Осажденные, которых было всего около 500 человек — почти вдесятеро меньше, чем осаждающих, питались сухарями и кониной и сильно страдали от нехватки питьевой воды. Но они были укрыты высокими прочными стенами и сражались за существование. А дружинники ездили в Толедо не побеждать, а развлекаться — «пострелять по мятежникам».
Попытки дружинников овладеть Алькасаром поражали топорностью и неуклюжестью. Сделать подкоп и взорвать стены Алькасара динамитом не удалось из-за скального грунта, который было трудно долбить, и неопытности подрывников. Ничего не дал и фантастический проект захвата крепости: энтузиасты-анархисты предлагали облить каменные стены бензином(!), затем поджечь стены и выкурить осажденных. Единственным плодом этой экспериментальной операции стали многочисленные ожоги и ранения ее участников.

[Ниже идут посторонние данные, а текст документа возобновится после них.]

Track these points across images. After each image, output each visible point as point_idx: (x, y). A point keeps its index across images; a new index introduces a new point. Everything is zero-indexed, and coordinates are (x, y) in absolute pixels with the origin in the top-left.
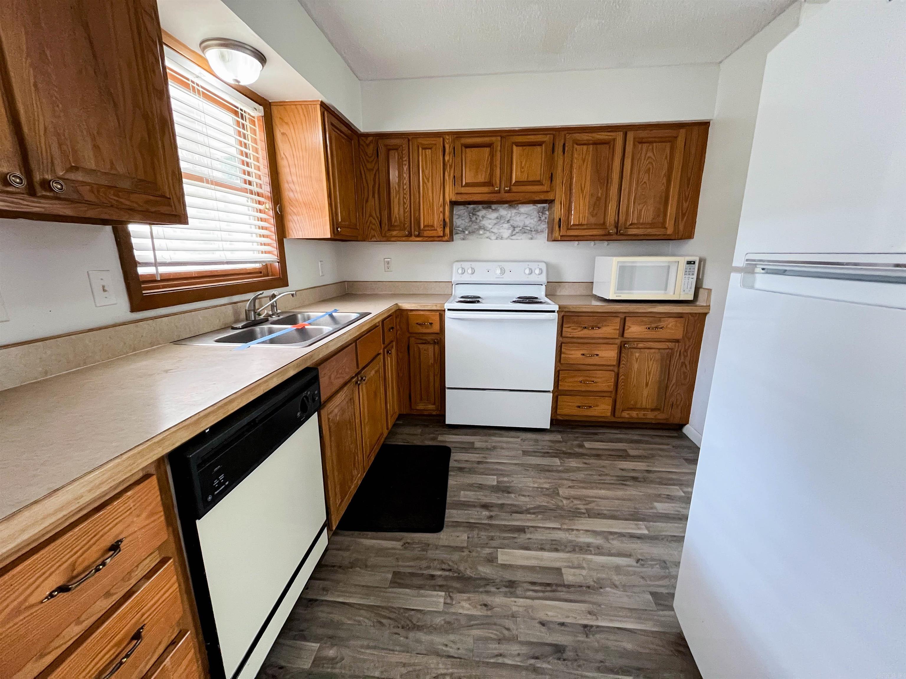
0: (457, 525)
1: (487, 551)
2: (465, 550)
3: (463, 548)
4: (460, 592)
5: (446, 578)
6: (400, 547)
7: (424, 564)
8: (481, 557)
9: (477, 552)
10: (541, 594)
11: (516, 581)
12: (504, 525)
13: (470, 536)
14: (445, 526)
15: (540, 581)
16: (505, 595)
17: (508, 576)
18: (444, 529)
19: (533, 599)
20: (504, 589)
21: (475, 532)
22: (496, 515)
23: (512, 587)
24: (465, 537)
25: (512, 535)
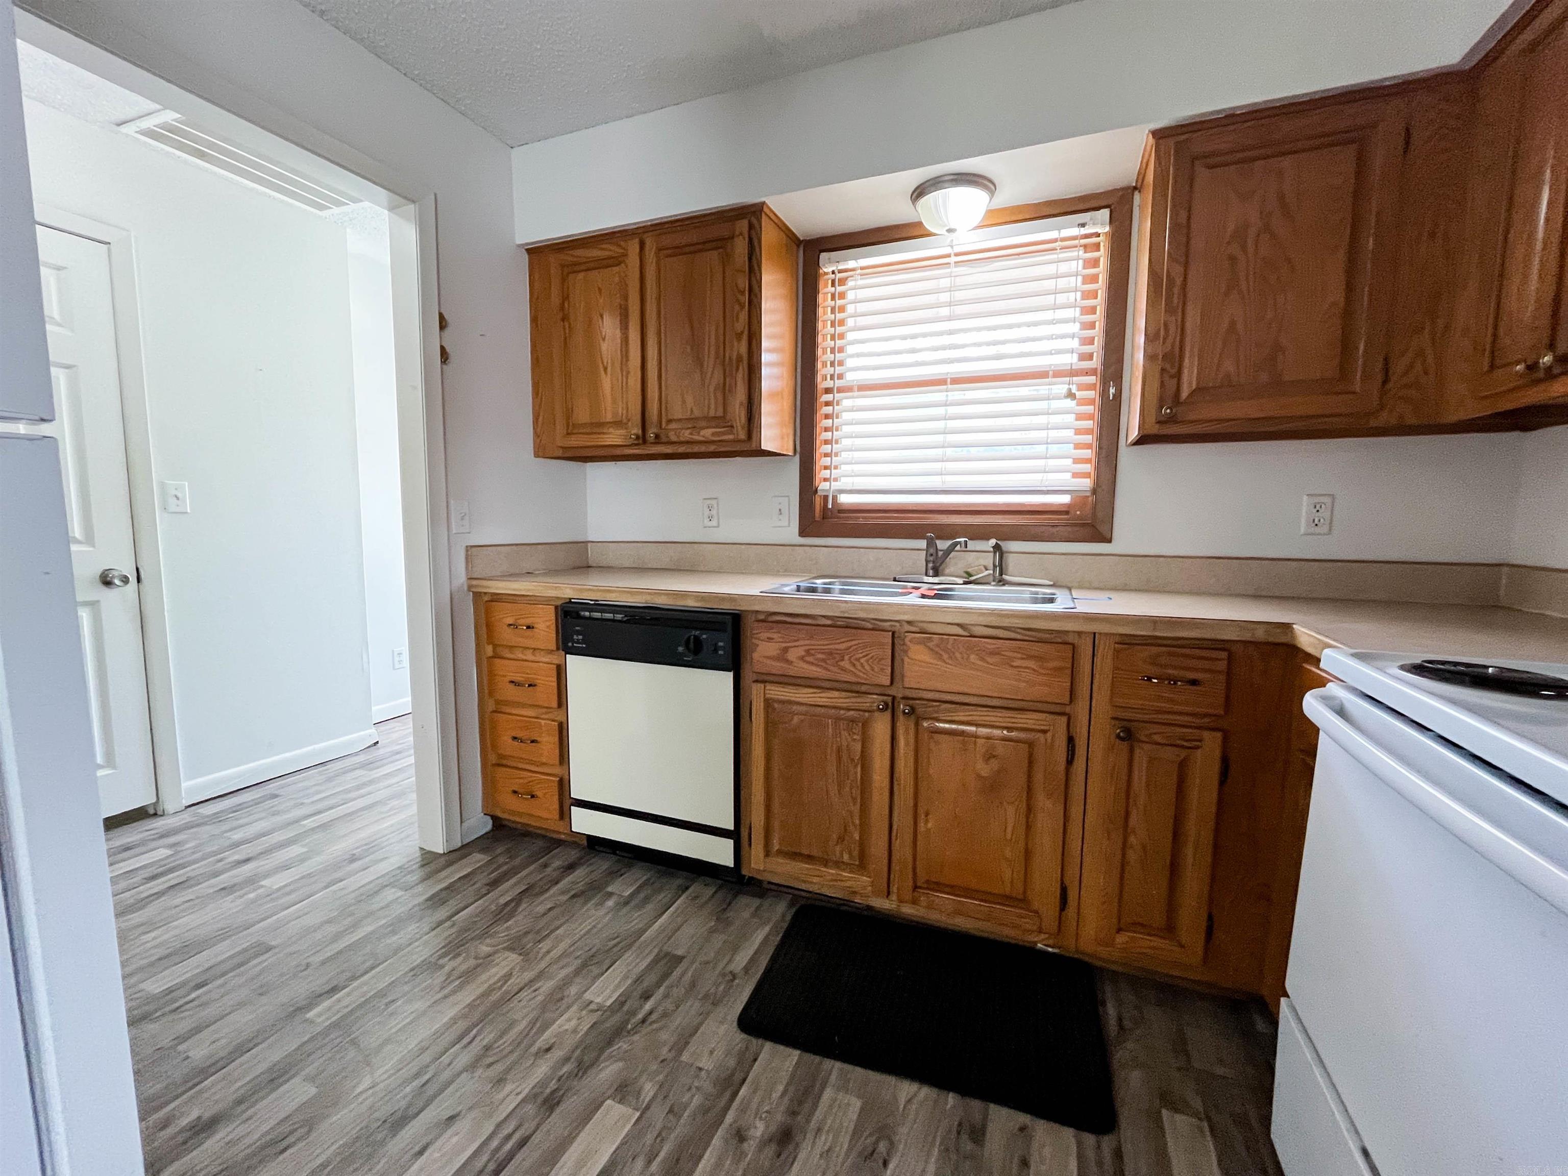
0: (746, 1062)
1: (649, 1089)
2: (673, 1053)
3: (680, 1052)
4: (595, 1023)
5: (633, 1013)
6: (732, 967)
7: (678, 992)
8: (640, 1075)
9: (657, 1073)
10: (495, 1143)
11: (551, 1113)
12: (701, 1157)
13: (703, 1073)
14: (749, 1038)
15: (519, 1157)
16: (542, 1084)
17: (571, 1105)
18: (744, 1036)
19: (499, 1126)
20: (553, 1085)
21: (708, 1087)
22: (743, 1154)
23: (545, 1101)
24: (706, 1063)
25: (662, 1155)
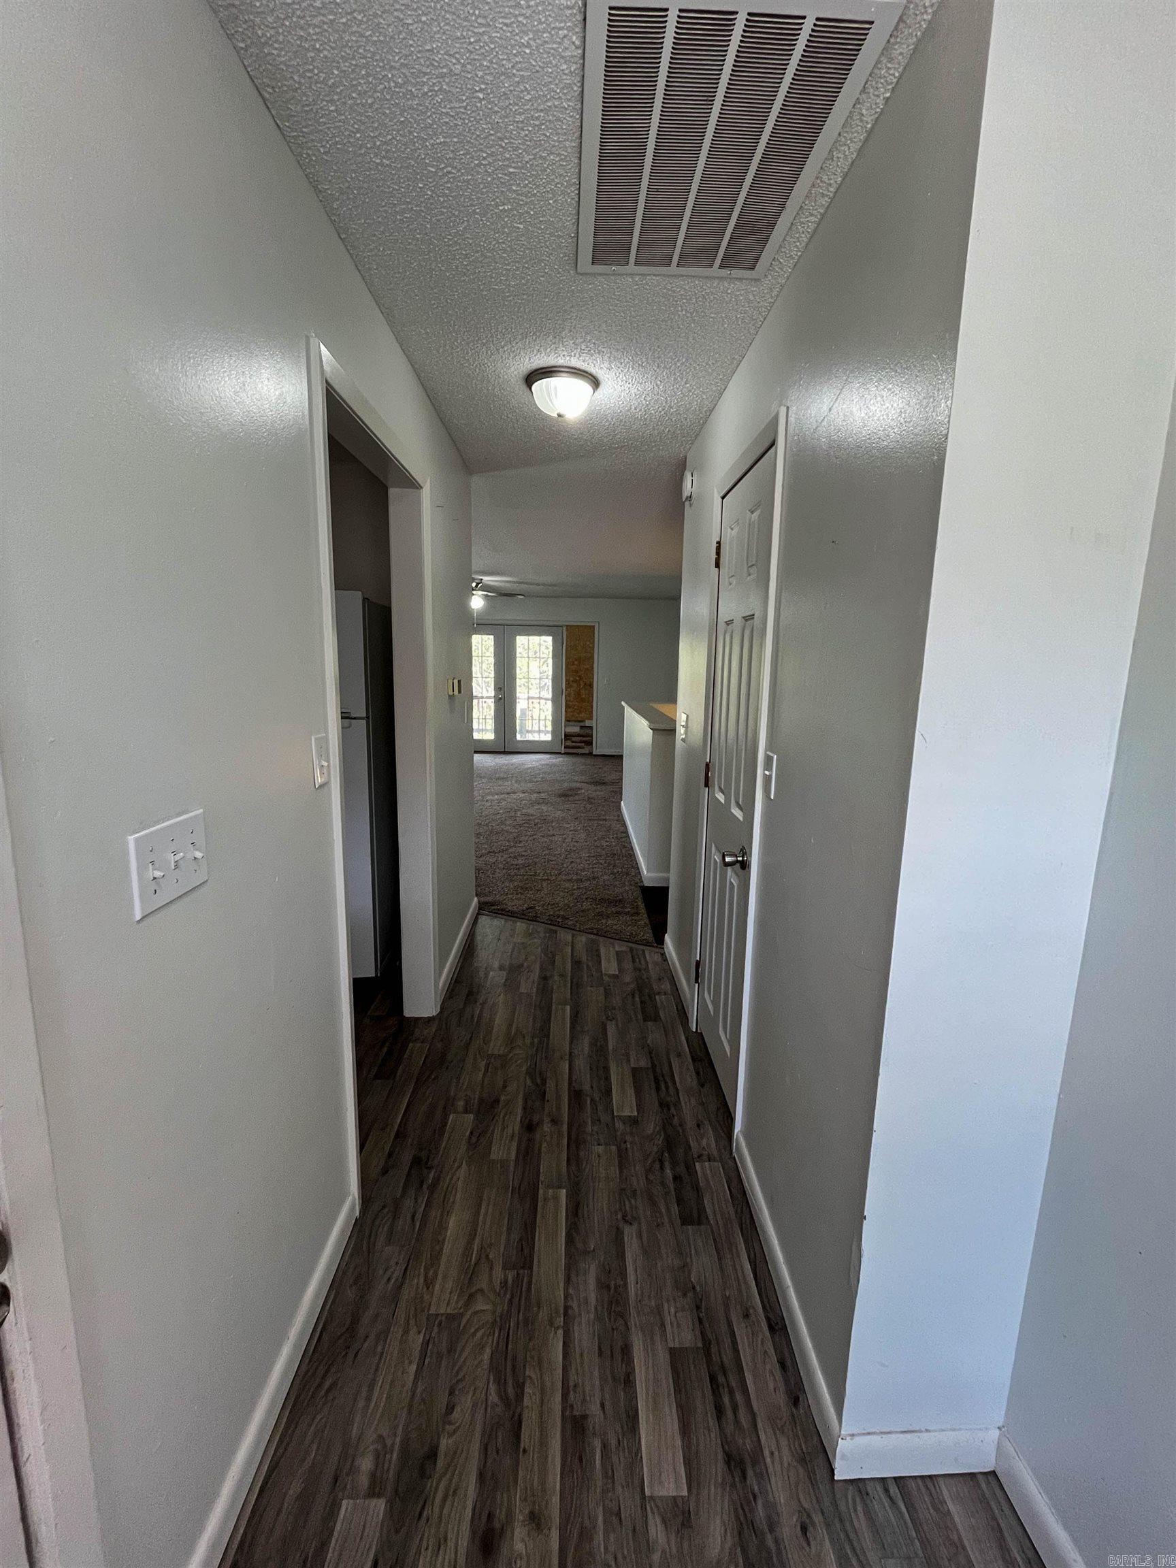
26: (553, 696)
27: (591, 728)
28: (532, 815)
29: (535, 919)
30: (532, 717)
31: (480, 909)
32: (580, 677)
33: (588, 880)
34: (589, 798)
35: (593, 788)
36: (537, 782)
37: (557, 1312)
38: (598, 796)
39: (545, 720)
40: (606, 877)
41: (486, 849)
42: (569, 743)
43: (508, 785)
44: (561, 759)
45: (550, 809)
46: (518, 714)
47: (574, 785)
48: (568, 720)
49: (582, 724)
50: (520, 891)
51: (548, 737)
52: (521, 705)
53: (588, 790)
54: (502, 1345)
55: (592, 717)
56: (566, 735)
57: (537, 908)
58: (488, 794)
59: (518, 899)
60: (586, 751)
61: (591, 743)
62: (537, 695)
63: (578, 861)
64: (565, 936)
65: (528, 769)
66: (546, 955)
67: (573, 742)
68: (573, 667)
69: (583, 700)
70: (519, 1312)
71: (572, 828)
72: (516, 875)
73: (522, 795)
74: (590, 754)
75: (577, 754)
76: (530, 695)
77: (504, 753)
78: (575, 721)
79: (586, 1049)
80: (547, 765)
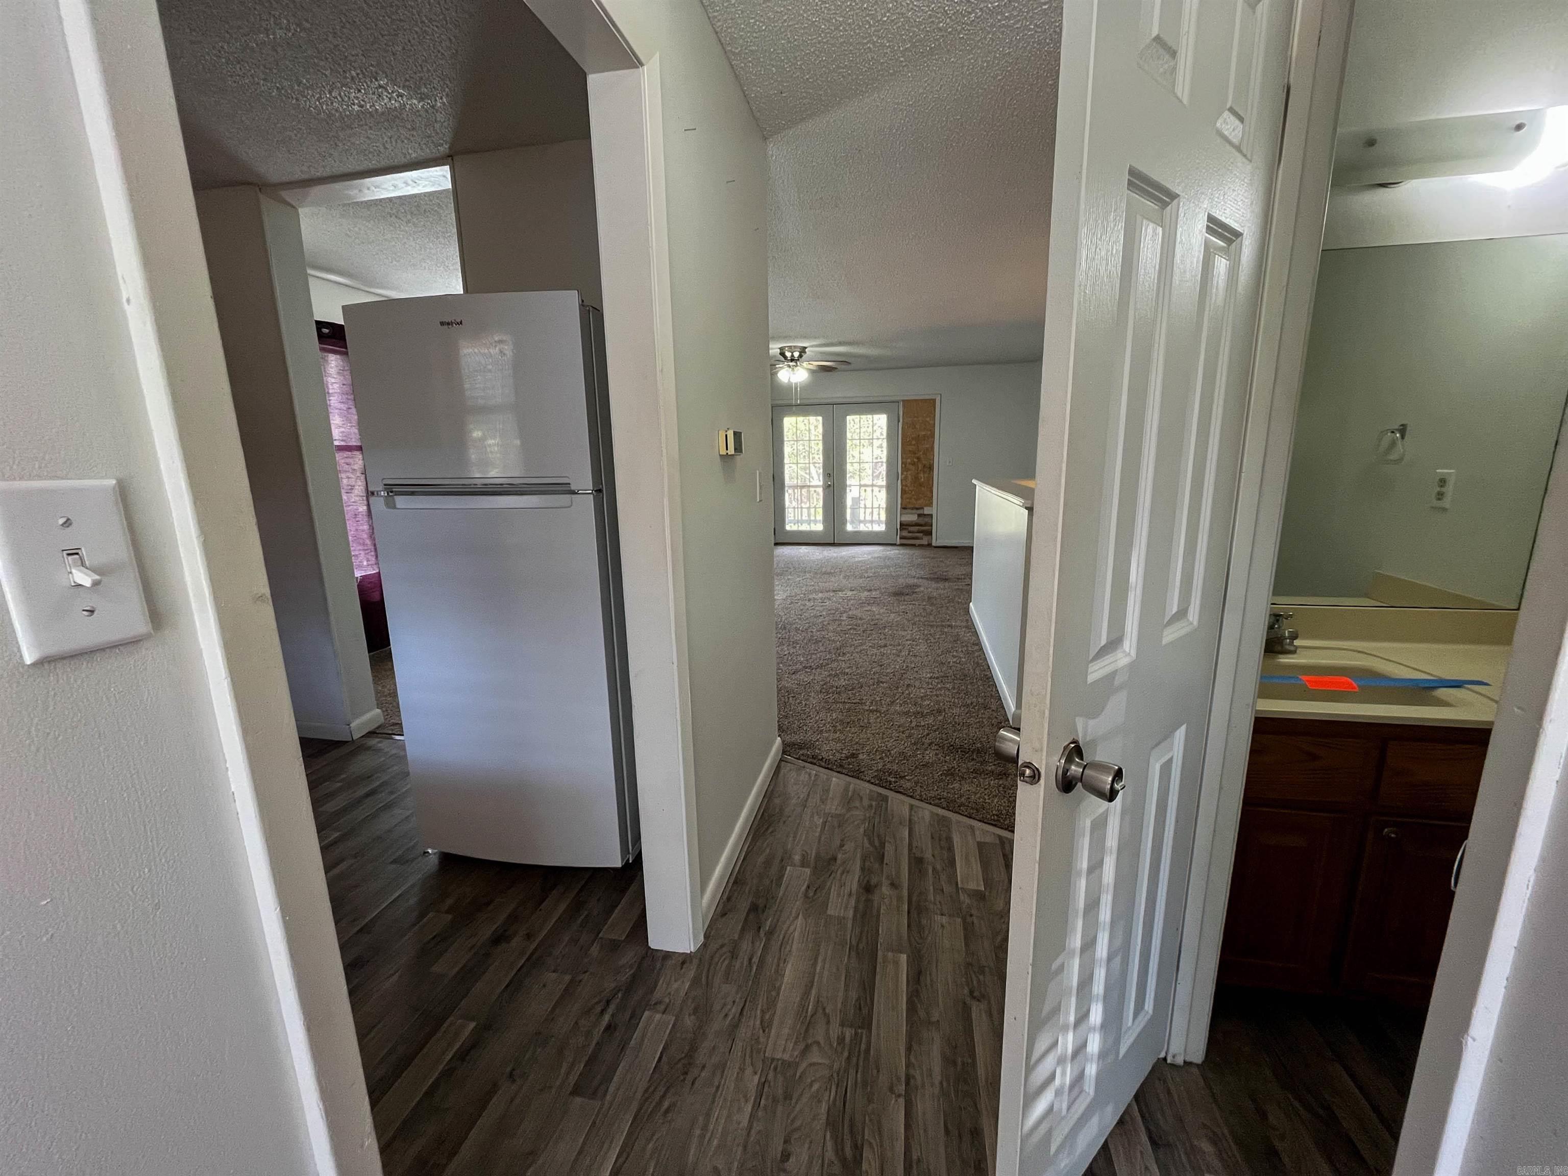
26: (887, 483)
27: (931, 516)
28: (861, 619)
29: (857, 774)
30: (865, 505)
31: (784, 752)
32: (918, 458)
33: (931, 713)
34: (929, 598)
35: (934, 585)
36: (868, 577)
37: (899, 1079)
38: (940, 595)
39: (879, 508)
40: (956, 711)
41: (802, 663)
42: (905, 533)
43: (833, 582)
44: (897, 551)
45: (882, 611)
46: (849, 502)
47: (911, 581)
48: (904, 508)
49: (920, 512)
50: (839, 727)
51: (882, 528)
52: (852, 494)
53: (930, 588)
54: (839, 1104)
55: (932, 503)
56: (901, 524)
57: (861, 756)
58: (811, 592)
59: (838, 740)
60: (925, 541)
61: (931, 533)
62: (870, 483)
63: (917, 684)
64: (899, 804)
65: (859, 562)
66: (871, 843)
67: (909, 532)
68: (911, 448)
69: (921, 485)
70: (857, 1072)
71: (909, 637)
72: (836, 702)
73: (850, 593)
74: (929, 545)
75: (914, 545)
76: (862, 483)
77: (833, 544)
78: (912, 509)
79: (937, 1069)
80: (880, 557)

Между тем осажденных воодушевляло радио. Они слушали радиообращения из Бургоса и Саламанки, которые поддерживали их боевой дух. В середине сентября над Алькасаром стали появляться самолеты мятежников. Сброшенные ими листовки содержали обещания скорой выручки защитников города.
Действительно, Франко в двадцатых числах сентября вопреки требованиям соратников — Кинделана и Ягуэ и настояниям иностранных офицеров остановил продвижение войск к Мадриду и повернул часть сил на юг. Он руководствовался четкими стратегическими соображениями: восставшим был очень нужен толедский патронный завод — один из крупнейших в стране. Кроме того, в преддверии борьбы за Мадрид было неразумно оставлять большую республиканскую группировку у себя на фланге.